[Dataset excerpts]
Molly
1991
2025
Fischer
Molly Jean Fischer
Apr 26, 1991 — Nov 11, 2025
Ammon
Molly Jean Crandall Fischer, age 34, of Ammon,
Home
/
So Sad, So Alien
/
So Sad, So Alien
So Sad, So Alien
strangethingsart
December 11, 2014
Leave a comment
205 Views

▶ _Exercise directions_
Lay out the rows above as a numbered list, leaving out any blank lines.

▶ _Result_
1. Molly
2. 1991
3. 2025
4. Fischer
5. Molly Jean Fischer
6. Apr 26, 1991 — Nov 11, 2025
7. Ammon
8. Molly Jean Crandall Fischer, age 34, of Ammon,
9. Home
10. /
11. So Sad, So Alien
12. /
13. So Sad, So Alien
14. So Sad, So Alien
15. strangethingsart
16. December 11, 2014
17. Leave a comment
18. 205 Views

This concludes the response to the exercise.